Lo recuerdo vagabundeando por las calles con los pies envueltos en abundantes hilachos, que eran un montón de tiras de vieja ropa sujetas con nudos creando un descomunal bulto del tamaño de una pelota de basquetbol. Caminaba a grandes trancos balanceándose, como un marinero en la cubierta de un barco, sin perder la compostura. No le hacía daño a nadie. Ciertamente lucía andrajoso. Sin embargo su continente no era de locura, sino de quien vive un inmenso mundo interior. Sus ojos era seráficos semejantes a los de San Francisco de Asís, pues a pesar de su desaliñado aspecto había en su mirada una ternura que daba la impresión de que se condolía de las miserias humanas. Ahora que lo pienso creo que era un personaje al que no le interesaba nada de lo que hacían o decían sus congéneres. Quizá era un filósofo oculto al que le faltó un biógrafo, que sabía callar para no ser molestado con la aspereza de una conversación. No se le conocían parientes, ni menos de dónde había surgido.
Al igual que Diógenes de Sinope, que buscaba con una lámpara encendida, a plena luz del día, a un hombre honesto sobre la faz de la Tierra, éste vestía ropas toscas, sus alimentos eran austeros y pernoctaba en las calles. En cualquier lugar, donde la noche lo sorprendiera. Su cobija era el firmamento cuajado de estrellas; de seguro practicaba el ascetismo dirigido al ejercicio de la perfección espiritual. A nuestro Camilo, así lo llamaban sus contemporáneos, parecía no importarle otra cosa que un costal astroso que cargaba sujeto por su mano a la espalda. Era sin duda un digno émulo del filósofo griego. Decía más haciendo mutis que revelándose como un orador fogoso. Los vecinos del barrio donde deambulaba decían que si hubiera hablado diría que en su caso, su escudriñar, utilizando un quinqué de rancho, pretendía encontrar un político honesto. Ambos, Diógenes y Camilo rehusaban seguir una vida normal por lo que se alejaban de las necesidades materiales.

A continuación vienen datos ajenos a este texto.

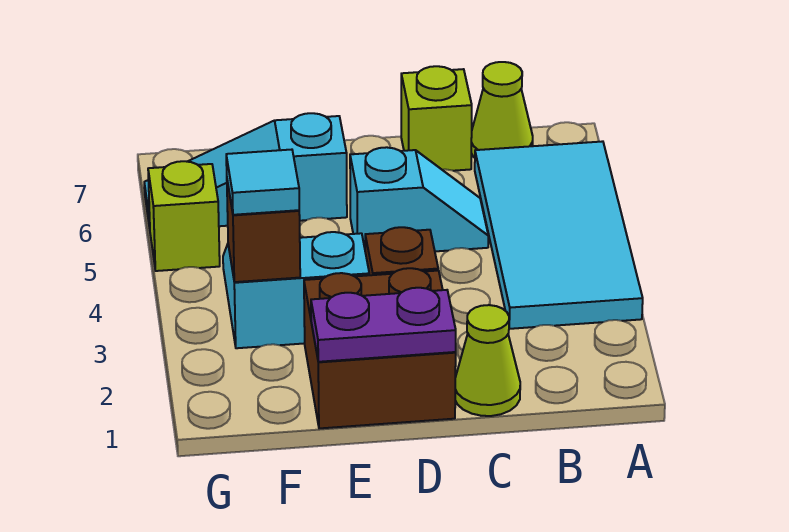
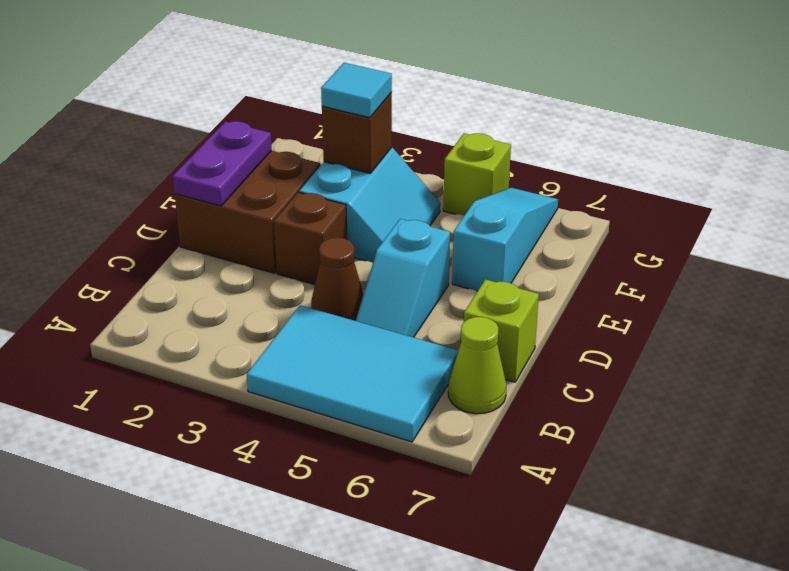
cyan tile A3:B6 level 1 -> cyan tile A4:B6 level 1
lime cone C1 level 1 -> none
none -> brown cone C4 level 1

Si Diógenes dormía en un tonel junto al templo de la Cibeles, Camilo descansaba de ir y venir de un lado para otro, sin dirección fija, junto a cualquier pared tapándose en noches de frío con periódicos viejos, subido encima de cartones que le servían de improvisado jergón. De Diógenes se supone que murió a los noventa años de edad. En tanto que ignoramos la edad en la que dijo adiós a esta vida el tal Camilo, patas de hilacha, al que el vulgo así había bautizado. Aunque podría suponerse que sólo se desintegró dejando su descomunal calzado en cualquier basurero. Los niños en su inocencia le hacían bulla gritándole necedades sin que él pareciera darse cuenta. El cabello lo singularizaba trayendo una mata hirsuta que le hacía marco a su cara. No parecía que fuera muy amigo del jabón por lo que en de vez de olores expedía hedores. El mismo Diógenes se consideraba ajeno a los convencionalismos sociales, evitando los placeres. Rechazaba todos los cultos religiosos por considerarlos instituciones puramente humanas y superfluas.

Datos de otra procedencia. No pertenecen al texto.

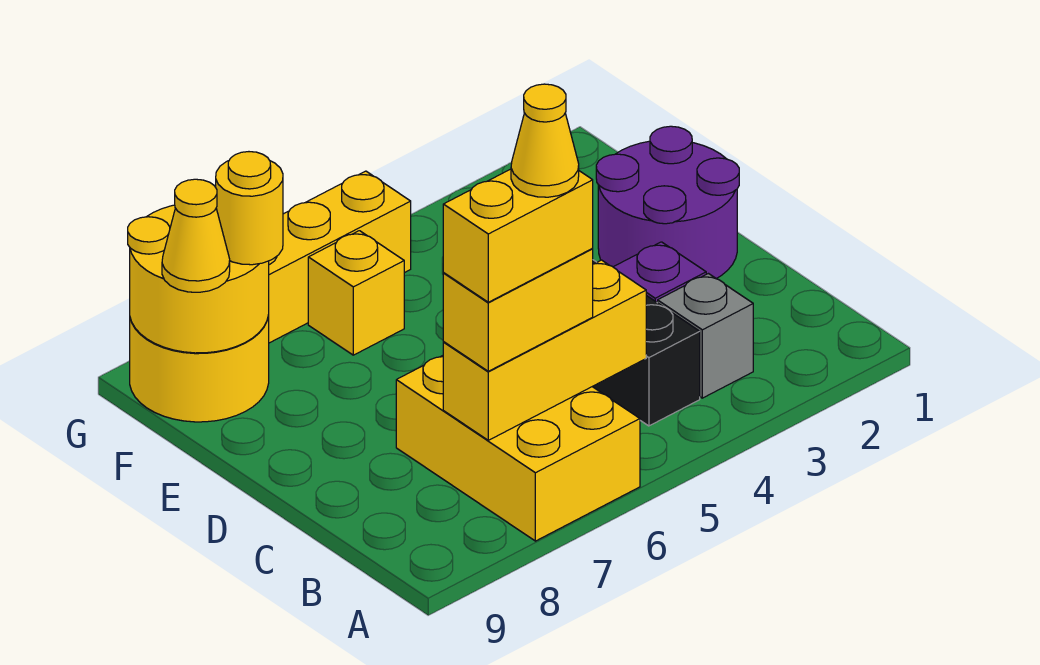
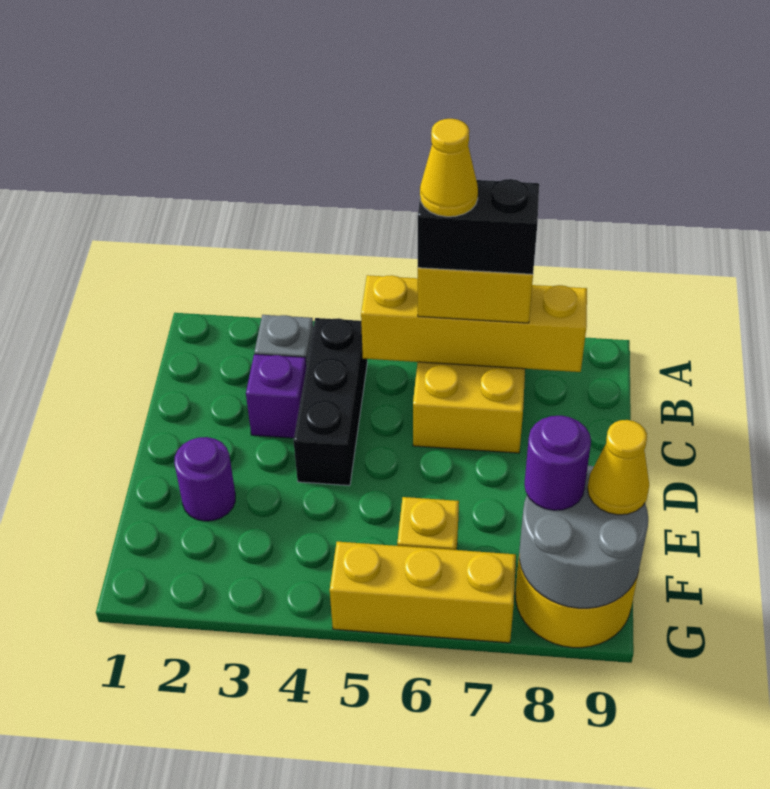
yellow brick B5:B7 level 2 -> yellow brick B5:B8 level 2
yellow brick B6:B7 level 4 -> black brick B6:B7 level 4
purple round brick D1:E2 level 1 -> purple round brick E2 level 1
yellow round brick F8:G9 level 2 -> grey round brick F8:G9 level 2
yellow round brick F8 level 3 -> purple round brick F8 level 3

Hay otras figuras que pululaban en el Torreón de mi niñez. Llenaron con su presencia la fantasía que se teje en esos años. Con azoro veía a ése y otros personajes de la misma laya.

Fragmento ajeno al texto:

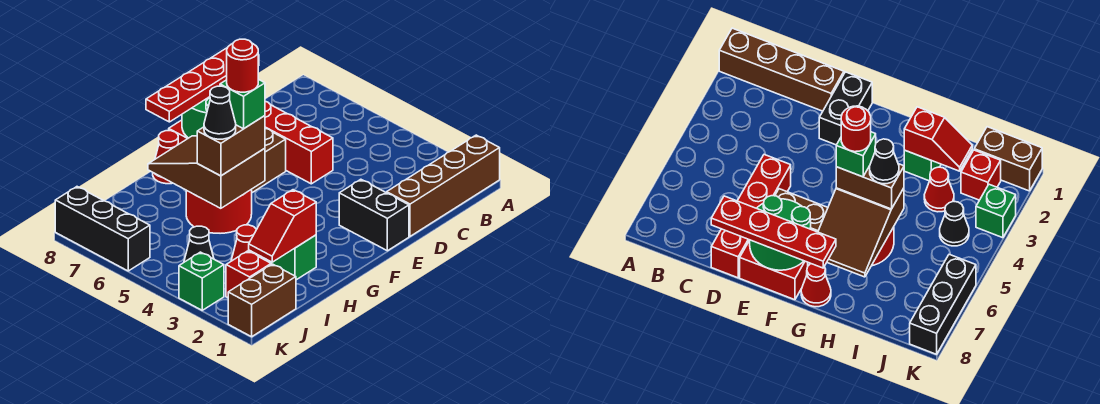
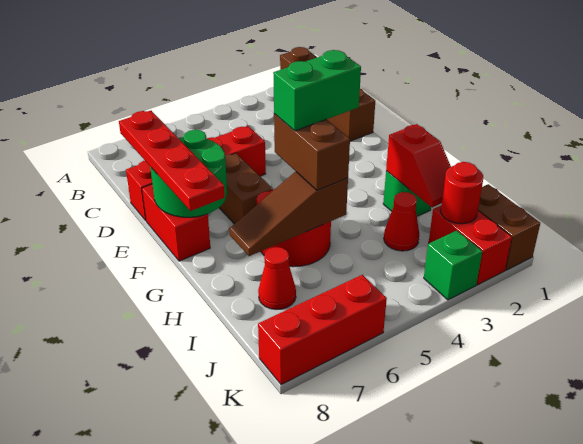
black brick E1:E2 level 1 -> none
brown slope G5:H7 level 2 top 5 -> brown slope H5:H7 level 2 top 5
green brick G5 level 4 -> green brick G4:G5 level 4
red round brick G5 level 5 -> red round brick J2 level 2
red cone G8 level 1 -> red cone I7 level 1
black cone H5 level 4 -> none
red brick J2 level 1 -> red brick J2:K2 level 1
black cone J4 level 1 -> none
black brick K6:K8 level 1 -> red brick K6:K8 level 1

Mirando de frente la crisis que flagela nuestra golpeada economía, todos nos estamos transformando en Camilo, con un atadillo de hilachos en los pies que pesan como si fueran de plomo, sin darnos cuenta que el mundo se nos viene encima. Tiras y tiras forman esferas hechas de miedo, desesperación, de susto, desaliento, angustias, desasosiego, de sobresalto, de desconfianza, de dolor, de zozobra, de recelo y de cobardía. Desde hace un buen rato estamos caminando sin rumbo dejando jirones de dignidad a nuestro paso. Nos quedamos en silencio, igual que Camilo, cual si el extremo de nuestras piernas nos pesara para avanzar. Se ha apoderado de nosotros una afonía corporal permaneciendo amordazados sin atrevernos a decir esta boca es mía.
En fin, la triste figura de Camilo la proyectamos en nuestra propia sombra, con un costal deshilachado en las espaldas lleno de ilusiones muertas, vamos andando la vida, creyéndonos mucho y no somos nada.